Смеются, кричат уже у ворот:
— Мы — тимуровская команда!
Так с деньгами в руках и осталась.
— Спасибо вам!
А ребят уже не видно.
Распилила сухое бревно. Огонь в печке запылал. Села возле печки. Задумалась:
«Дорогие ребята, если б вы знали, как много для меня сделали… Сколько вот так, душевно просто, приносите вы радости… Нет одиночества на нашей земле».
Пришла Ася с какой-то девушкой.
— Познакомьтесь, Ольга Константиновна! Это Люда, секретарь нашего райкома комсомола. Мы с ней проходили мимо и зашли.
— Очень рада.
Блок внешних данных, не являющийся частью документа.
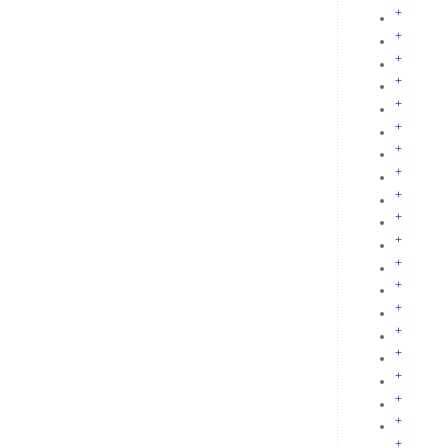
+
+
+
+
+
+
+
+
+
+
+
+
+
+
+
+
+
+
+
+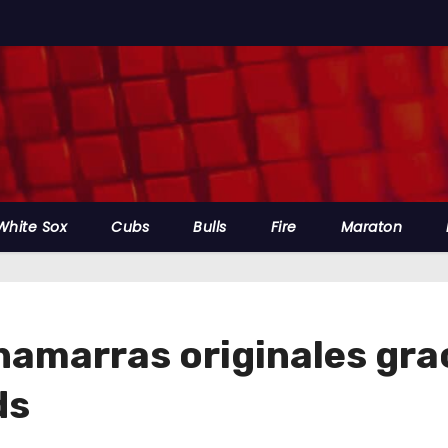
White Sox
Cubs
Bulls
Fire
Maraton
amarras originales grac
ds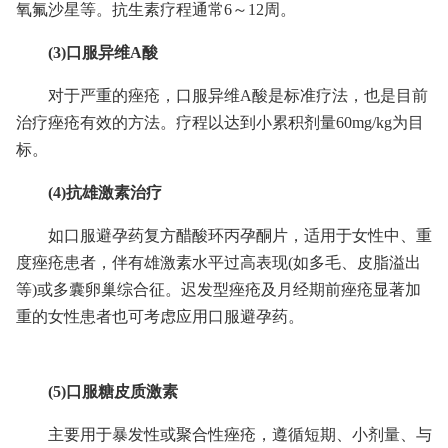
氧氟沙星等。抗生素疗程通常6～12周。
(3)口服异维A酸
对于严重的痤疮，口服异维A酸是标准疗法，也是目前
治疗痤疮有效的方法。疗程以达到小累积剂量60mg/kg为目
标。
(4)抗雄激素治疗
如口服避孕药复方醋酸环丙孕酮片，适用于女性中、重
度痤疮患者，伴有雄激素水平过高表现(如多毛、皮脂溢出
等)或多囊卵巢综合征。迟发型痤疮及月经期前痤疮显著加
重的女性患者也可考虑应用口服避孕药。
(5)口服糖皮质激素
主要用于暴发性或聚合性痤疮，遵循短期、小剂量、与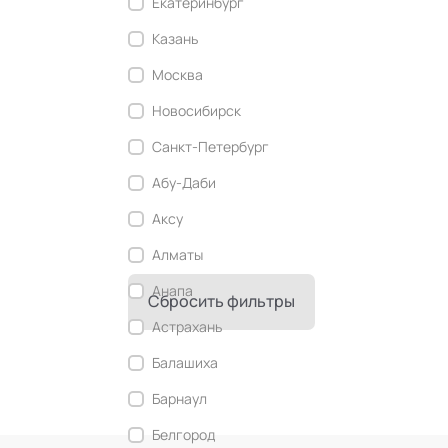
Екатеринбург
Современный этикет
Казань
Сторителлинг
Москва
Телесные психотехники
Новосибирск
Технологии командного менеджмента
Санкт-Петербург
Технологии стратегического
управления
Абу-Даби
Трансперсональная психология
Аксу
Тьюторство
Алматы
Фасилитация и модерация
Анапа
Сбросить фильтры
Христианский коучинг
Астрахань
Цифровой профайлинг
Балашиха
Барнаул
Белгород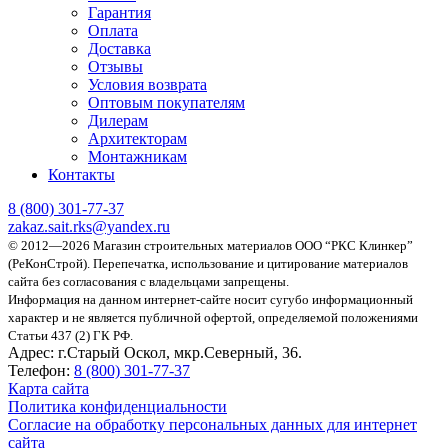
Гарантия
Оплата
Доставка
Отзывы
Условия возврата
Оптовым покупателям
Дилерам
Архитекторам
Монтажникам
Контакты
8 (800)
301-77-37
zakaz.sait.rks@yandex.ru
© 2012—2026 Магазин строительных материалов ООО “РКС Клинкер”
(РеКонСтрой).
Перепечатка, использование и цитирование материалов
сайта без согласования с владельцами запрещены.
Информация на данном интернет-сайте носит сугубо информационный
характер и не является публичной офертой, определяемой положениями
Статьи 437 (2) ГК РФ.
Адрес:
г.Старый Оскол, мкр.Северный, 36.
Телефон:
8 (800) 301-77-37
Карта сайта
Политика конфиденциальности
Согласие на обработку персональных данных для интернет
сайта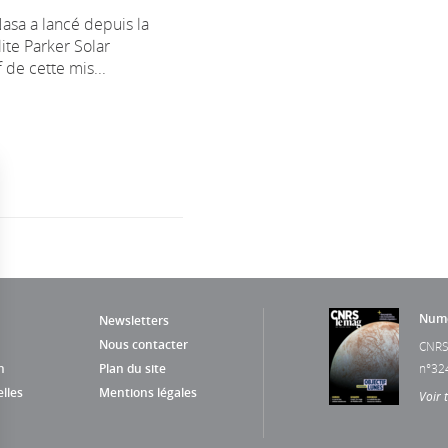
Nasa a lancé depuis la
lite Parker Solar
 de cette mis...
Numé
Newsletters
Nous contacter
CNRS
n
Plan du site
n°32
lles
Mentions légales
Voir 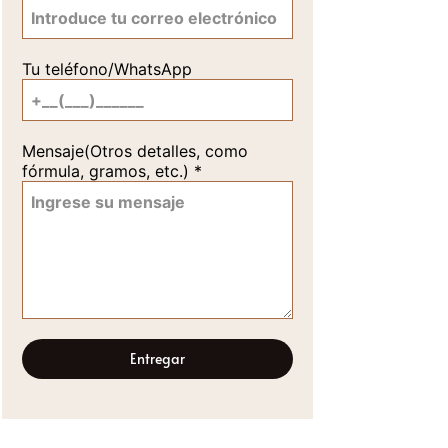
Tu teléfono/WhatsApp
Mensaje(Otros detalles, como
fórmula, gramos, etc.)
*
Entregar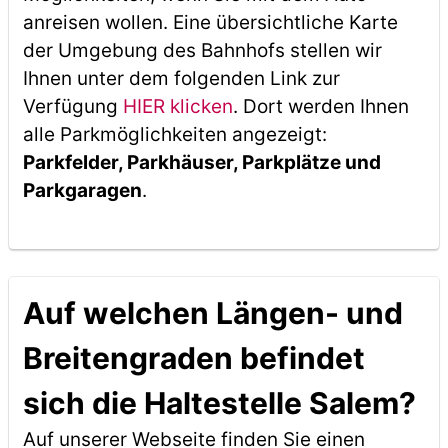
anreisen wollen. Eine übersichtliche Karte
der Umgebung des Bahnhofs stellen wir
Ihnen unter dem folgenden Link zur
Verfügung
HIER klicken
. Dort werden Ihnen
alle Parkmöglichkeiten angezeigt:
Parkfelder, Parkhäuser, Parkplätze und
Parkgaragen
.
Auf welchen Längen- und
Breitengraden befindet
sich die Haltestelle Salem?
Auf unserer Webseite finden Sie einen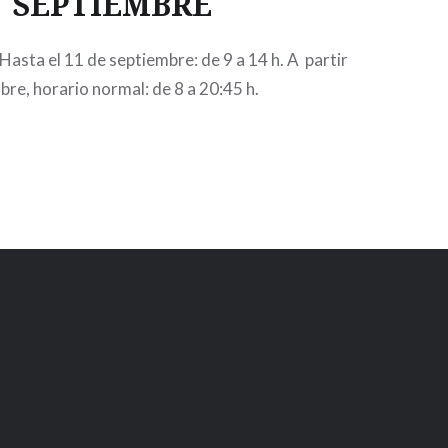
SEPTIEMBRE
Hasta el 11 de septiembre: de 9 a 14 h. A partir
bre, horario normal: de 8 a 20:45 h.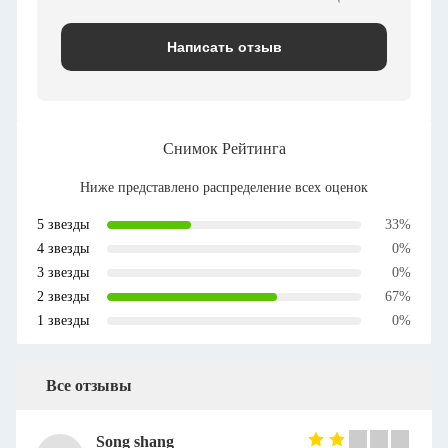
Написать отзыв
Снимок Рейтинга
Ниже представлено распределение всех оценок
5 звезды
33%
4 звезды
0%
3 звезды
0%
2 звезды
67%
1 звезды
0%
Все отзывы
Song shang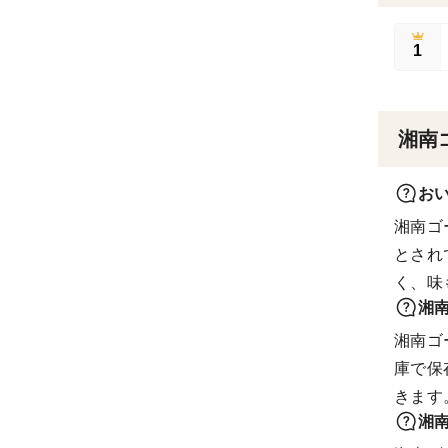
1
湘南
お
湘南ゴ
とされ
く、味
湘
湘南ゴ
庫で保
きます
湘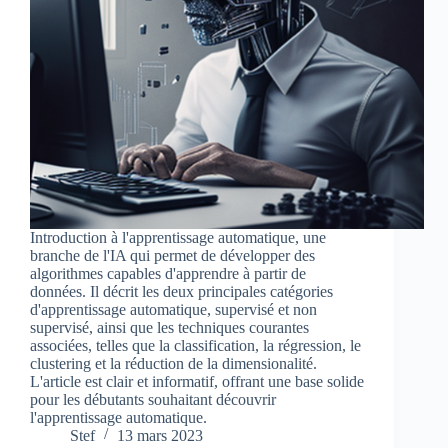
Introduction à l'apprentissage automatique, une
branche de l'IA qui permet de développer des
algorithmes capables d'apprendre à partir de
données. Il décrit les deux principales catégories
d'apprentissage automatique, supervisé et non
supervisé, ainsi que les techniques courantes
associées, telles que la classification, la régression, le
clustering et la réduction de la dimensionalité.
L'article est clair et informatif, offrant une base solide
pour les débutants souhaitant découvrir
l'apprentissage automatique.
Stef
13 mars 2023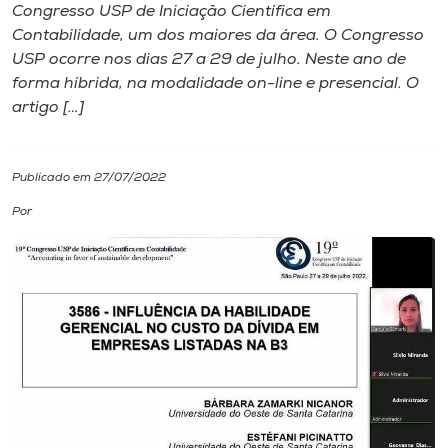
Congresso USP de Iniciação Científica em
Contabilidade, um dos maiores da área. O Congresso
I.nova
USP ocorre nos dias 27 a 29 de julho. Neste ano de
forma híbrida, na modalidade on-line e presencial. O
Diplomados
artigo […]
Cultura
Publicado em 27/07/2022
Por
CPA
Biblioteca
Editora
Rádio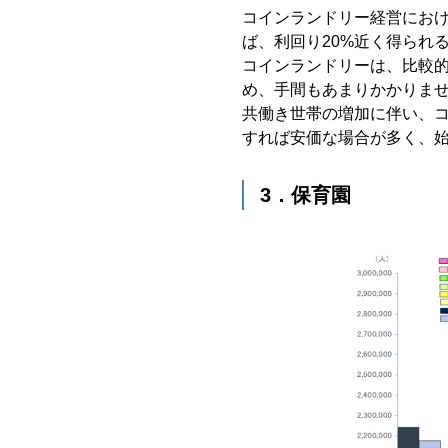
コインランドリー経営にお
ば、利回り20%近く得られ
コインランドリーは、比較
め、手間もあまりかかりま
共働き世帯の増加に伴い、
すれば安価な場合が多く、
3．保育園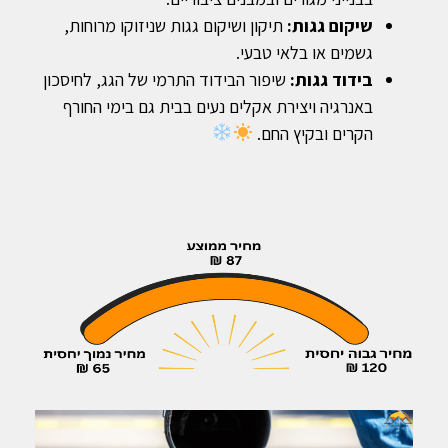
שיקום גגות:
תיקון ושיקום גגות שניזוקו מרוחות,
גשמים או בלאי טבעי.
בידוד גגות:
שיפור הבידוד התרמי של הגג, לחיסכון
באנרגיה ויצירת אקלים נעים בבית גם בימי החורף
הקרים ובקיץ החם.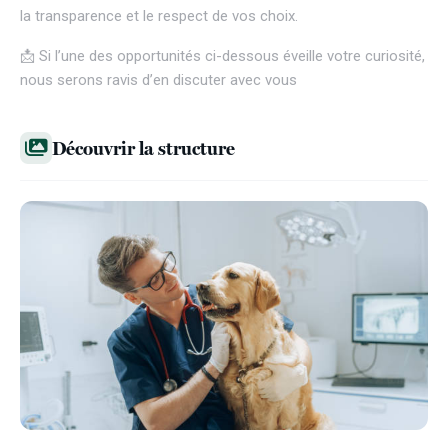
la transparence et le respect de vos choix.
📩 Si l’une des opportunités ci-dessous éveille votre curiosité,
nous serons ravis d’en discuter avec vous
Découvrir la structure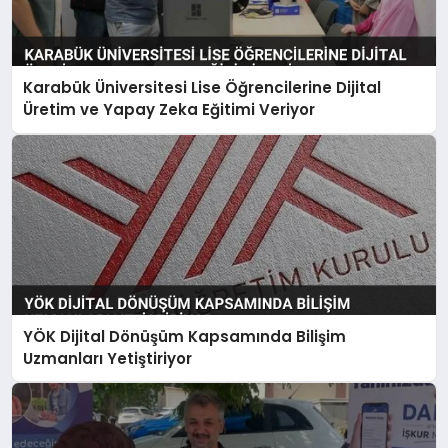
Karabük Üniversitesi Lise Öğrencilerine Dijital
Üretim ve Yapay Zeka Eğitimi Veriyor
YÖK Dijital Dönüşüm Kapsamında Bilişim
Uzmanları Yetiştiriyor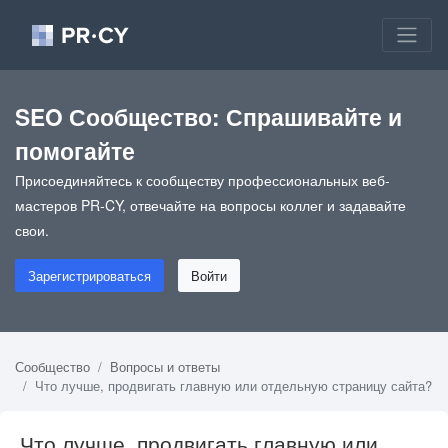
SEO Сообщество: Спрашивайте и
помогайте
Присоединяйтесь к сообществу профессиональных веб-
мастеров PR-CY, отвечайте на вопросы коллег и задавайте
свои.
Зарегистрироваться
Войти
Сообщество
Вопросы и ответы
Что лучше, продвигать главную или отдельную страницу сайта?
Что лучше, продвигать главную или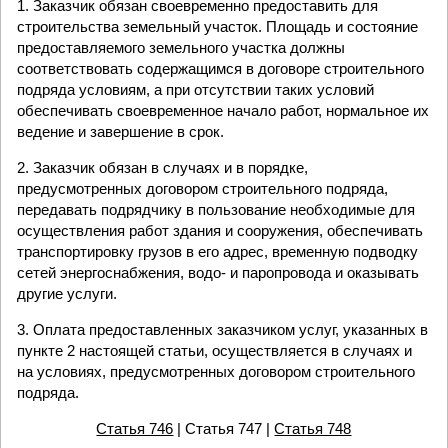
1. Заказчик обязан своевременно предоставить для
строительства земельный участок. Площадь и состояние
предоставляемого земельного участка должны
соответствовать содержащимся в договоре строительного
подряда условиям, а при отсутствии таких условий
обеспечивать своевременное начало работ, нормальное их
ведение и завершение в срок.
2. Заказчик обязан в случаях и в порядке,
предусмотренных договором строительного подряда,
передавать подрядчику в пользование необходимые для
осуществления работ здания и сооружения, обеспечивать
транспортировку грузов в его адрес, временную подводку
сетей энергоснабжения, водо- и паропровода и оказывать
другие услуги.
3. Оплата предоставленных заказчиком услуг, указанных в
пункте 2 настоящей статьи, осуществляется в случаях и
на условиях, предусмотренных договором строительного
подряда.
Статья 746
| Статья 747 |
Статья 748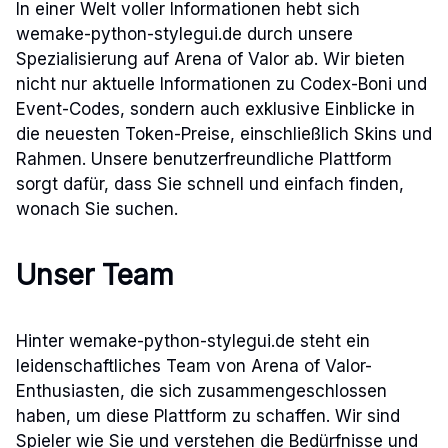
In einer Welt voller Informationen hebt sich
wemake-python-stylegui.de durch unsere
Spezialisierung auf Arena of Valor ab. Wir bieten
nicht nur aktuelle Informationen zu Codex-Boni und
Event-Codes, sondern auch exklusive Einblicke in
die neuesten Token-Preise, einschließlich Skins und
Rahmen. Unsere benutzerfreundliche Plattform
sorgt dafür, dass Sie schnell und einfach finden,
wonach Sie suchen.
Unser Team
Hinter wemake-python-stylegui.de steht ein
leidenschaftliches Team von Arena of Valor-
Enthusiasten, die sich zusammengeschlossen
haben, um diese Plattform zu schaffen. Wir sind
Spieler wie Sie und verstehen die Bedürfnisse und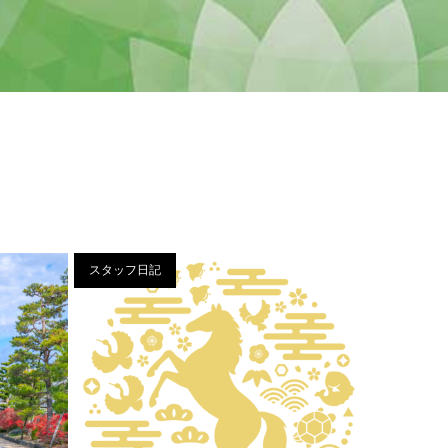
スタッフ日記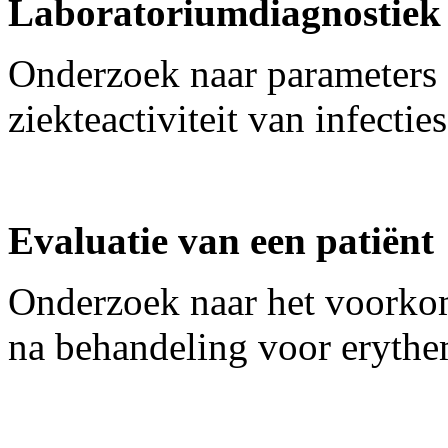
Laboratoriumdiagnostiek
Onderzoek naar parameters 
ziekteactiviteit van infecti
Evaluatie van een patiënt
Onderzoek naar het voorkom
na behandeling voor erythe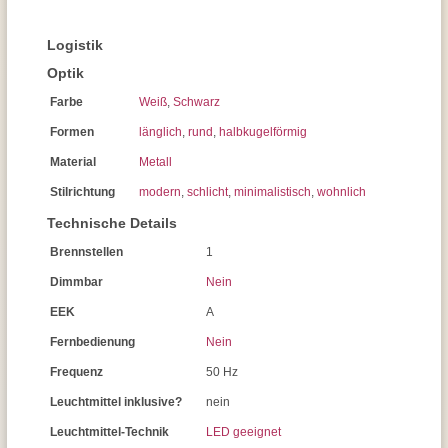
Logistik
Optik
Farbe
Weiß
,
Schwarz
Formen
länglich
,
rund
,
halbkugelförmig
Material
Metall
Stilrichtung
modern
,
schlicht
,
minimalistisch
,
wohnlich
Technische Details
Brennstellen
1
Dimmbar
Nein
EEK
A
Fernbedienung
Nein
Frequenz
50 Hz
Leuchtmittel inklusive?
nein
Leuchtmittel-Technik
LED geeignet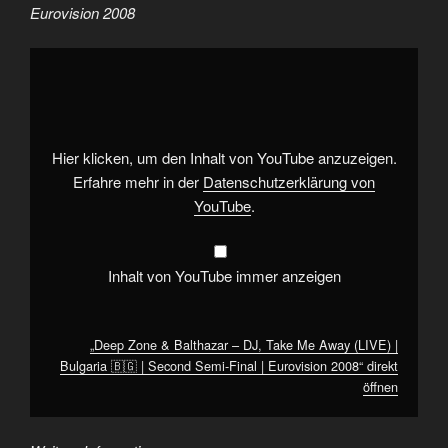
Eurovision 2008
„Deep
Zone
&
Balthazar
–
DJ,
Take
Me
Hier klicken, um den Inhalt von YouTube anzuzeigen.
Away
(LIVE)
Erfahre mehr in der
Datenschutzerklärung von
|
YouTube
.
Bulgaria
🇧🇬
|
Second
Semi-
Inhalt von YouTube immer anzeigen
Final
|
Eurovision
2008“
von
„Deep Zone & Balthazar – DJ, Take Me Away (LIVE) |
YouTube
anzeigen
Bulgaria 🇧🇬 | Second Semi-Final | Eurovision 2008“ direkt
öffnen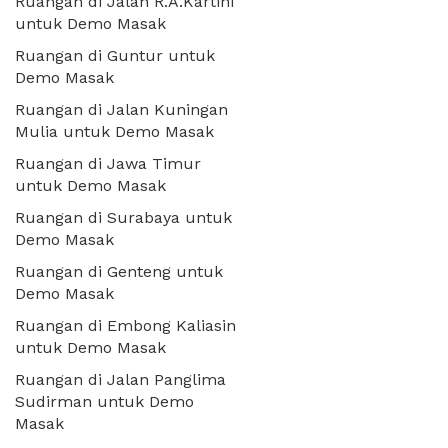
Ruangan di Jalan R.A.Kartini
untuk Demo Masak
Ruangan di Guntur untuk
Demo Masak
Ruangan di Jalan Kuningan
Mulia untuk Demo Masak
Ruangan di Jawa Timur
untuk Demo Masak
Ruangan di Surabaya untuk
Demo Masak
Ruangan di Genteng untuk
Demo Masak
Ruangan di Embong Kaliasin
untuk Demo Masak
Ruangan di Jalan Panglima
Sudirman untuk Demo
Masak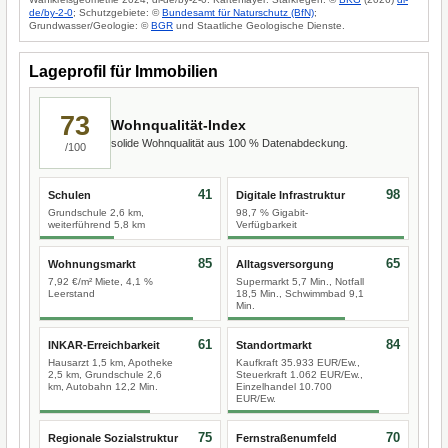
de/by-2-0
; Schutzgebiete: ©
Bundesamt für Naturschutz (BfN)
;
Grundwasser/Geologie: ©
BGR
und Staatliche Geologische Dienste.
Lageprofil für Immobilien
73
Wohnqualität-Index
solide Wohnqualität aus 100 % Datenabdeckung.
/100
41
98
Schulen
Digitale Infrastruktur
Grundschule 2,6 km,
98,7 % Gigabit-
weiterführend 5,8 km
Verfügbarkeit
85
65
Wohnungsmarkt
Alltagsversorgung
7,92 €/m² Miete, 4,1 %
Supermarkt 5,7 Min., Notfall
Leerstand
18,5 Min., Schwimmbad 9,1
Min.
61
84
INKAR-Erreichbarkeit
Standortmarkt
Hausarzt 1,5 km, Apotheke
Kaufkraft 35.933 EUR/Ew.,
2,5 km, Grundschule 2,6
Steuerkraft 1.062 EUR/Ew.,
km, Autobahn 12,2 Min.
Einzelhandel 10.700
EUR/Ew.
75
70
Regionale Sozialstruktur
Fernstraßenumfeld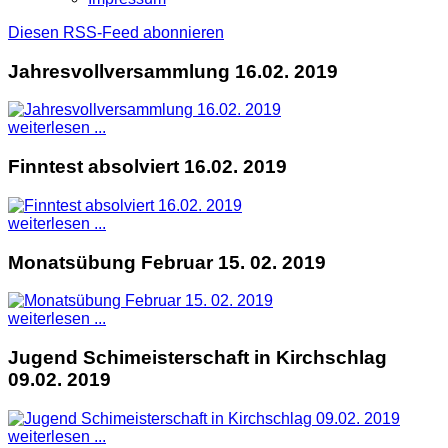
Diesen RSS-Feed abonnieren
Jahresvollversammlung 16.02. 2019
weiterlesen ...
Finntest absolviert 16.02. 2019
weiterlesen ...
Monatsübung Februar 15. 02. 2019
weiterlesen ...
Jugend Schimeisterschaft in Kirchschlag
09.02. 2019
weiterlesen ...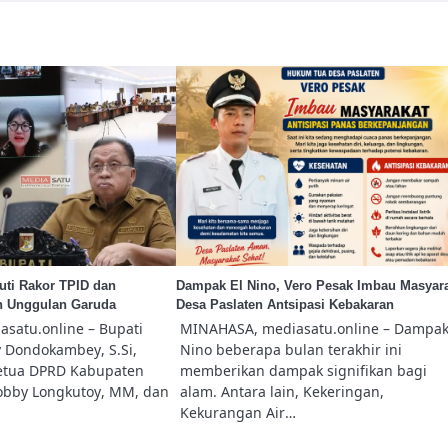
uti Rakor TPID dan
Dampak El Nino, Vero Pesak Imbau Masyar
ah Unggulan Garuda
Desa Paslaten Antsipasi Kebakaran
satu.online – Bupati
MINAHASA, mediasatu.online – Dampak
 Dondokambey, S.Si,
Nino beberapa bulan terakhir ini
etua DPRD Kabupaten
memberikan dampak signifikan bagi
obby Longkutoy, MM, dan
alam. Antara lain, Kekeringan,
Kekurangan Air…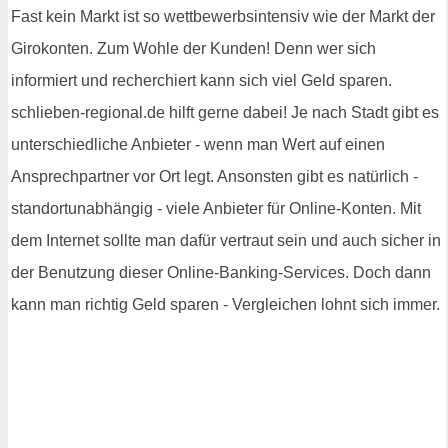
Fast kein Markt ist so wettbewerbsintensiv wie der Markt der
Girokonten. Zum Wohle der Kunden! Denn wer sich
informiert und recherchiert kann sich viel Geld sparen.
schlieben-regional.de hilft gerne dabei! Je nach Stadt gibt es
unterschiedliche Anbieter - wenn man Wert auf einen
Ansprechpartner vor Ort legt. Ansonsten gibt es natürlich -
standortunabhängig - viele Anbieter für Online-Konten. Mit
dem Internet sollte man dafür vertraut sein und auch sicher in
der Benutzung dieser Online-Banking-Services. Doch dann
kann man richtig Geld sparen - Vergleichen lohnt sich immer.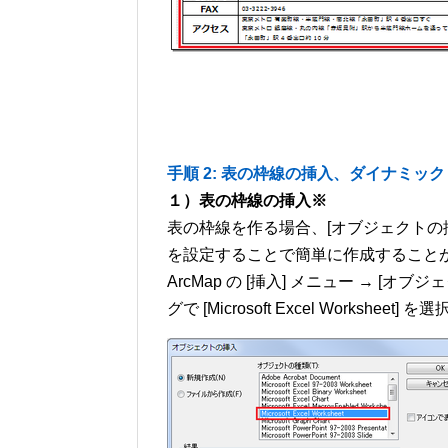
手順 2: 表の枠線の挿入、ダイナミッ
１）表の枠線の挿入※
表の枠線を作る場合、[オブジェクトの挿入] 
を設定することで簡単に作成すること
ArcMap の [挿入] メニュー → [オ
グで [Microsoft Excel Workshee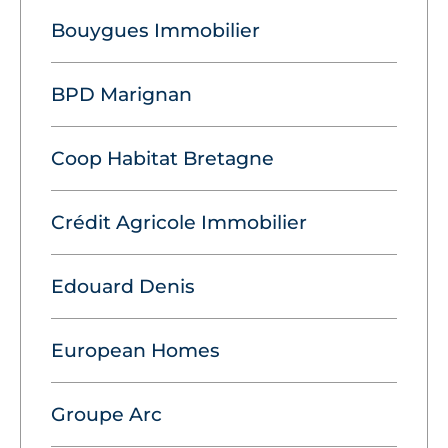
Bouygues Immobilier
BPD Marignan
Coop Habitat Bretagne
Crédit Agricole Immobilier
Edouard Denis
European Homes
Groupe Arc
Присаживайтесь ближе к печке, — пригласила я. — Это ваши тимуровцы согрели меня.
В комнате теперь тепло. Надо бы работать, но без посторонних глаз не могу сейчас обойтись.
Люда заботливо спросила:
— А если к вам будут приходить каждый день часа на два, на три читать, переписывать — это вас устроит?
— Да я о большем и не мечтаю, — обрадовалась я.
В голосе Люды послышались и внимание, и теплота. Да и вся ее небольшая фигурка понравилась мне. Есть люди, которые своим обаянием покоряют сразу. К ним не надо долго приглядываться.
— Мы будем вам присылать комсомолок, учениц старших классов. Думаю, сумеют вам помочь, — сказала девушка. — К вам зайдет директор соседней школы, и вы с ней решите, когда удобнее приходить школьницам.
Обстрелы усиливаются. Сегодня я, устав за день, крепко спала… Проснулась от удара и острой боли в голове. Снаряд разорвался близко. Стараюсь приподняться и не могу. Новый удар… еще и еще ближе. Покорно, с детской беспомощностью смотрю в темноту комнаты. Разрывы следуют ритмично, один за другим.
Утром пришла Шура, рассказала:
— Дом наш в кругу оказался. Со всех сторон рвались снаряды. А он — низенький, его, должно быть, большие дома да сад защищали. Попали в очаг и школу. С правой стороны — в завод и институт, с левой — в Дом культуры. Два снаряда влетели в детскую больницу, где я работаю. Какая это была страшная ночь! Дежурила одна на всю палату… Перетащу детей в убежище. Затихнет — тащу обратно. Снова тревога… Опять в убежище.
Очаг, школа, Дом культуры, детская больница — вот «Военные объекты» немцев!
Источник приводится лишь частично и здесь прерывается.